***** Data extracts *****
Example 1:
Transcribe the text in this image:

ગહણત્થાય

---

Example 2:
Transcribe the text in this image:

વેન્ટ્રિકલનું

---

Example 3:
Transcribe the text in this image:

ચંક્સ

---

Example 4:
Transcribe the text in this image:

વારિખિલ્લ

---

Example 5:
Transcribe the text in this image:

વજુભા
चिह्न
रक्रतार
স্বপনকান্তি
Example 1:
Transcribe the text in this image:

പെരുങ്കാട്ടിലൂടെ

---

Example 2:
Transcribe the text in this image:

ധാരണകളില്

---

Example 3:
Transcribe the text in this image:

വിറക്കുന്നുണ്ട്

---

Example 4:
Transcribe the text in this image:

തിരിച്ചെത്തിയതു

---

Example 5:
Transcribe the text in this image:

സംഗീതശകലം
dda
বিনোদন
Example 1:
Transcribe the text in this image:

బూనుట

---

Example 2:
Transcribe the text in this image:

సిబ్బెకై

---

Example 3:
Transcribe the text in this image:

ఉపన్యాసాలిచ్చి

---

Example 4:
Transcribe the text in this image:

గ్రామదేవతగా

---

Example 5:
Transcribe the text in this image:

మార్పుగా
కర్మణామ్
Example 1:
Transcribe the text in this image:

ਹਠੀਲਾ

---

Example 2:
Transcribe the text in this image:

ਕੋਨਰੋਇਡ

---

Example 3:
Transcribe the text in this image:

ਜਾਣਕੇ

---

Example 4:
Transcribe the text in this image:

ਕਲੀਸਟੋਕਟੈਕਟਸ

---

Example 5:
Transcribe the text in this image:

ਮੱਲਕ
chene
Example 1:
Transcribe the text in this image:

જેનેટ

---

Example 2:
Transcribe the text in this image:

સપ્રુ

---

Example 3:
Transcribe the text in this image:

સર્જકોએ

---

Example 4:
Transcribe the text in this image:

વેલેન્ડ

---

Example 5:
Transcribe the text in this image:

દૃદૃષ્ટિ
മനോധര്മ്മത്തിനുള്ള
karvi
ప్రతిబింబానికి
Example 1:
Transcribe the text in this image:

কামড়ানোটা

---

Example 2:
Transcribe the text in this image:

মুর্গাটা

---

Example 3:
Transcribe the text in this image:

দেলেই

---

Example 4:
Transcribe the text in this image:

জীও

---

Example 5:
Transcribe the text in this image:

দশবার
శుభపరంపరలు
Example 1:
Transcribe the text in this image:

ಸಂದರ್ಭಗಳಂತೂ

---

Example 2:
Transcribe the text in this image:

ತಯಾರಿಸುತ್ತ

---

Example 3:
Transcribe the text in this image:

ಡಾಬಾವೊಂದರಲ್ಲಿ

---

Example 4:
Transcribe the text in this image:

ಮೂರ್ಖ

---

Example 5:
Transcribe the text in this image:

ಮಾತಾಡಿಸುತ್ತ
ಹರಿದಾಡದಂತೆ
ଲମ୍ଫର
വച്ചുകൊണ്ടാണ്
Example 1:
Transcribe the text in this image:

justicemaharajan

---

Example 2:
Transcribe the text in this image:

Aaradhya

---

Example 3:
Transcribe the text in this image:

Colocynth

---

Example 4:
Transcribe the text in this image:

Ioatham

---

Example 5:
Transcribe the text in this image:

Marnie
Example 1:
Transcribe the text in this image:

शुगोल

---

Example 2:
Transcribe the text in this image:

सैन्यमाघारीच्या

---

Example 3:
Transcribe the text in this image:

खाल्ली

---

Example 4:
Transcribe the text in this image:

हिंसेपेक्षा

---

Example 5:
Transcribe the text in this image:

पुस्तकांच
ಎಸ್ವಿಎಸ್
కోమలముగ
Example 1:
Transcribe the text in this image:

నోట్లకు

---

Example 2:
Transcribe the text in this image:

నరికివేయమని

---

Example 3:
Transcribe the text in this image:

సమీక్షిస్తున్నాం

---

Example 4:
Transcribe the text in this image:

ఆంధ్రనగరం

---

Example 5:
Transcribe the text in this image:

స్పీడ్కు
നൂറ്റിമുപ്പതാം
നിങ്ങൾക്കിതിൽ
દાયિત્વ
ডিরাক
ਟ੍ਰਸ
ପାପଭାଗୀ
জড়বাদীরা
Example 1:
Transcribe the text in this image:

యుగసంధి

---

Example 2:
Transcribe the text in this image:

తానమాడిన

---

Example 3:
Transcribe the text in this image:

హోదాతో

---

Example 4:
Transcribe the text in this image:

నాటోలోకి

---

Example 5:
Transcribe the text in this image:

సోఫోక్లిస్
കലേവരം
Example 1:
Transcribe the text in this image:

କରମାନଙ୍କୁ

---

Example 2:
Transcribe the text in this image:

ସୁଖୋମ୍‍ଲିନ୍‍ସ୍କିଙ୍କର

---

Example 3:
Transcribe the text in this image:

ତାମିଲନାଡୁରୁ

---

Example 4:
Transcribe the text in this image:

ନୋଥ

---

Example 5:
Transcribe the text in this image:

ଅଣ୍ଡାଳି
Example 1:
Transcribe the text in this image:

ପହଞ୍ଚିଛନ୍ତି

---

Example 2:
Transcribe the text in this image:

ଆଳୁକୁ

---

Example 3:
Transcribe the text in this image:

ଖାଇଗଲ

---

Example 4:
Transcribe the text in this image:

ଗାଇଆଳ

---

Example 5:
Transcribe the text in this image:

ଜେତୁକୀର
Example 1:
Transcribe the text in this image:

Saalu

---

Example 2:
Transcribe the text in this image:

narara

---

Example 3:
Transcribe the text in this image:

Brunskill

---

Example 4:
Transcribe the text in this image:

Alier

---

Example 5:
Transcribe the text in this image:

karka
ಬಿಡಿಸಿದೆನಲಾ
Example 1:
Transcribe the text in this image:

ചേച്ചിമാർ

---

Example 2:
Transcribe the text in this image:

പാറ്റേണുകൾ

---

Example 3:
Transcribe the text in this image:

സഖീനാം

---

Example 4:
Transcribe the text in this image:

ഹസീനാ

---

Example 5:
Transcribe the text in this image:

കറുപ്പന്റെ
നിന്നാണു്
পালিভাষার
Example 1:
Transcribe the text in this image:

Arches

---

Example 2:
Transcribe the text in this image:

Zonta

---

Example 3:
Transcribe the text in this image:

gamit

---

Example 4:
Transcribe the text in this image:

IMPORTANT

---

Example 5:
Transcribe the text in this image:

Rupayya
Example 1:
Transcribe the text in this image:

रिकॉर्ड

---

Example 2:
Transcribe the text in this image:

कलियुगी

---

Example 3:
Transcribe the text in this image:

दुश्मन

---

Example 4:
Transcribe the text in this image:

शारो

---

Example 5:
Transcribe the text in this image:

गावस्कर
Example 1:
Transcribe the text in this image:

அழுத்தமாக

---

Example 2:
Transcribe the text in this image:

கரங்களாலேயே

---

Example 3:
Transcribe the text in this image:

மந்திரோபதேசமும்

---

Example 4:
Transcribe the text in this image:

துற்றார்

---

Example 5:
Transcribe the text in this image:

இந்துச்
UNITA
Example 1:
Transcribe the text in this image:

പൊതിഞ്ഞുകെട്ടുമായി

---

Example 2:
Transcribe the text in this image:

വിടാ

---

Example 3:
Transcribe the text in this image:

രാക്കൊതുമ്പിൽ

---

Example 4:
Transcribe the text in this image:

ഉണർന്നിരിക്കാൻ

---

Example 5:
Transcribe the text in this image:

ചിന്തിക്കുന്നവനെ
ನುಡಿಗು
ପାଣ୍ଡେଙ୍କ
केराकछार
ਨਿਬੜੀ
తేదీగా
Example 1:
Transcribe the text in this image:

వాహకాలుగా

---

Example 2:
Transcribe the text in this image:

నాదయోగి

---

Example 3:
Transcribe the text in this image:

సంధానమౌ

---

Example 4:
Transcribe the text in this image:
*****
▶ **Task statement**: Nothing may be omitted. Restate all of the entries exactly.

▶ **Your solution**:
Example 1:
Transcribe the text in this image:

ગહણત્થાય

---

Example 2:
Transcribe the text in this image:

વેન્ટ્રિકલનું

---

Example 3:
Transcribe the text in this image:

ચંક્સ

---

Example 4:
Transcribe the text in this image:

વારિખિલ્લ

---

Example 5:
Transcribe the text in this image:

વજુભા
चिह्न
रक्रतार
স্বপনকান্তি
Example 1:
Transcribe the text in this image:

പെരുങ്കാട്ടിലൂടെ

---

Example 2:
Transcribe the text in this image:

ധാരണകളില്

---

Example 3:
Transcribe the text in this image:

വിറക്കുന്നുണ്ട്

---

Example 4:
Transcribe the text in this image:

തിരിച്ചെത്തിയതു

---

Example 5:
Transcribe the text in this image:

സംഗീതശകലം
dda
বিনোদন
Example 1:
Transcribe the text in this image:

బూనుట

---

Example 2:
Transcribe the text in this image:

సిబ్బెకై

---

Example 3:
Transcribe the text in this image:

ఉపన్యాసాలిచ్చి

---

Example 4:
Transcribe the text in this image:

గ్రామదేవతగా

---

Example 5:
Transcribe the text in this image:

మార్పుగా
కర్మణామ్
Example 1:
Transcribe the text in this image:

ਹਠੀਲਾ

---

Example 2:
Transcribe the text in this image:

ਕੋਨਰੋਇਡ

---

Example 3:
Transcribe the text in this image:

ਜਾਣਕੇ

---

Example 4:
Transcribe the text in this image:

ਕਲੀਸਟੋਕਟੈਕਟਸ

---

Example 5:
Transcribe the text in this image:

ਮੱਲਕ
chene
Example 1:
Transcribe the text in this image:

જેનેટ

---

Example 2:
Transcribe the text in this image:

સપ્રુ

---

Example 3:
Transcribe the text in this image:

સર્જકોએ

---

Example 4:
Transcribe the text in this image:

વેલેન્ડ

---

Example 5:
Transcribe the text in this image:

દૃદૃષ્ટિ
മനോധര്മ്മത്തിനുള്ള
karvi
ప్రతిబింబానికి
Example 1:
Transcribe the text in this image:

কামড়ানোটা

---

Example 2:
Transcribe the text in this image:

মুর্গাটা

---

Example 3:
Transcribe the text in this image:

দেলেই

---

Example 4:
Transcribe the text in this image:

জীও

---

Example 5:
Transcribe the text in this image:

দশবার
శుభపరంపరలు
Example 1:
Transcribe the text in this image:

ಸಂದರ್ಭಗಳಂತೂ

---

Example 2:
Transcribe the text in this image:

ತಯಾರಿಸುತ್ತ

---

Example 3:
Transcribe the text in this image:

ಡಾಬಾವೊಂದರಲ್ಲಿ

---

Example 4:
Transcribe the text in this image:

ಮೂರ್ಖ

---

Example 5:
Transcribe the text in this image:

ಮಾತಾಡಿಸುತ್ತ
ಹರಿದಾಡದಂತೆ
ଲମ୍ଫର
വച്ചുകൊണ്ടാണ്
Example 1:
Transcribe the text in this image:

justicemaharajan

---

Example 2:
Transcribe the text in this image:

Aaradhya

---

Example 3:
Transcribe the text in this image:

Colocynth

---

Example 4:
Transcribe the text in this image:

Ioatham

---

Example 5:
Transcribe the text in this image:

Marnie
Example 1:
Transcribe the text in this image:

शुगोल

---

Example 2:
Transcribe the text in this image:

सैन्यमाघारीच्या

---

Example 3:
Transcribe the text in this image:

खाल्ली

---

Example 4:
Transcribe the text in this image:

हिंसेपेक्षा

---

Example 5:
Transcribe the text in this image:

पुस्तकांच
ಎಸ್ವಿಎಸ್
కోమలముగ
Example 1:
Transcribe the text in this image:

నోట్లకు

---

Example 2:
Transcribe the text in this image:

నరికివేయమని

---

Example 3:
Transcribe the text in this image:

సమీక్షిస్తున్నాం

---

Example 4:
Transcribe the text in this image:

ఆంధ్రనగరం

---

Example 5:
Transcribe the text in this image:

స్పీడ్కు
നൂറ്റിമുപ്പതാം
നിങ്ങൾക്കിതിൽ
દાયિત્વ
ডিরাক
ਟ੍ਰਸ
ପାପଭାଗୀ
জড়বাদীরা
Example 1:
Transcribe the text in this image:

యుగసంధి

---

Example 2:
Transcribe the text in this image:

తానమాడిన

---

Example 3:
Transcribe the text in this image:

హోదాతో

---

Example 4:
Transcribe the text in this image:

నాటోలోకి

---

Example 5:
Transcribe the text in this image:

సోఫోక్లిస్
കലേവരം
Example 1:
Transcribe the text in this image:

କରମାନଙ୍କୁ

---

Example 2:
Transcribe the text in this image:

ସୁଖୋମ୍‍ଲିନ୍‍ସ୍କିଙ୍କର

---

Example 3:
Transcribe the text in this image:

ତାମିଲନାଡୁରୁ

---

Example 4:
Transcribe the text in this image:

ନୋଥ

---

Example 5:
Transcribe the text in this image:

ଅଣ୍ଡାଳି
Example 1:
Transcribe the text in this image:

ପହଞ୍ଚିଛନ୍ତି

---

Example 2:
Transcribe the text in this image:

ଆଳୁକୁ

---

Example 3:
Transcribe the text in this image:

ଖାଇଗଲ

---

Example 4:
Transcribe the text in this image:

ଗାଇଆଳ

---

Example 5:
Transcribe the text in this image:

ଜେତୁକୀର
Example 1:
Transcribe the text in this image:

Saalu

---

Example 2:
Transcribe the text in this image:

narara

---

Example 3:
Transcribe the text in this image:

Brunskill

---

Example 4:
Transcribe the text in this image:

Alier

---

Example 5:
Transcribe the text in this image:

karka
ಬಿಡಿಸಿದೆನಲಾ
Example 1:
Transcribe the text in this image:

ചേച്ചിമാർ

---

Example 2:
Transcribe the text in this image:

പാറ്റേണുകൾ

---

Example 3:
Transcribe the text in this image:

സഖീനാം

---

Example 4:
Transcribe the text in this image:

ഹസീനാ

---

Example 5:
Transcribe the text in this image:

കറുപ്പന്റെ
നിന്നാണു്
পালিভাষার
Example 1:
Transcribe the text in this image:

Arches

---

Example 2:
Transcribe the text in this image:

Zonta

---

Example 3:
Transcribe the text in this image:

gamit

---

Example 4:
Transcribe the text in this image:

IMPORTANT

---

Example 5:
Transcribe the text in this image:

Rupayya
Example 1:
Transcribe the text in this image:

रिकॉर्ड

---

Example 2:
Transcribe the text in this image:

कलियुगी

---

Example 3:
Transcribe the text in this image:

दुश्मन

---

Example 4:
Transcribe the text in this image:

शारो

---

Example 5:
Transcribe the text in this image:

गावस्कर
Example 1:
Transcribe the text in this image:

அழுத்தமாக

---

Example 2:
Transcribe the text in this image:

கரங்களாலேயே

---

Example 3:
Transcribe the text in this image:

மந்திரோபதேசமும்

---

Example 4:
Transcribe the text in this image:

துற்றார்

---

Example 5:
Transcribe the text in this image:

இந்துச்
UNITA
Example 1:
Transcribe the text in this image:

പൊതിഞ്ഞുകെട്ടുമായി

---

Example 2:
Transcribe the text in this image:

വിടാ

---

Example 3:
Transcribe the text in this image:

രാക്കൊതുമ്പിൽ

---

Example 4:
Transcribe the text in this image:

ഉണർന്നിരിക്കാൻ

---

Example 5:
Transcribe the text in this image:

ചിന്തിക്കുന്നവനെ
ನುಡಿಗು
ପାଣ୍ଡେଙ୍କ
केराकछार
ਨਿਬੜੀ
తేదీగా
Example 1:
Transcribe the text in this image:

వాహకాలుగా

---

Example 2:
Transcribe the text in this image:

నాదయోగి

---

Example 3:
Transcribe the text in this image:

సంధానమౌ

---

Example 4:
Transcribe the text in this image:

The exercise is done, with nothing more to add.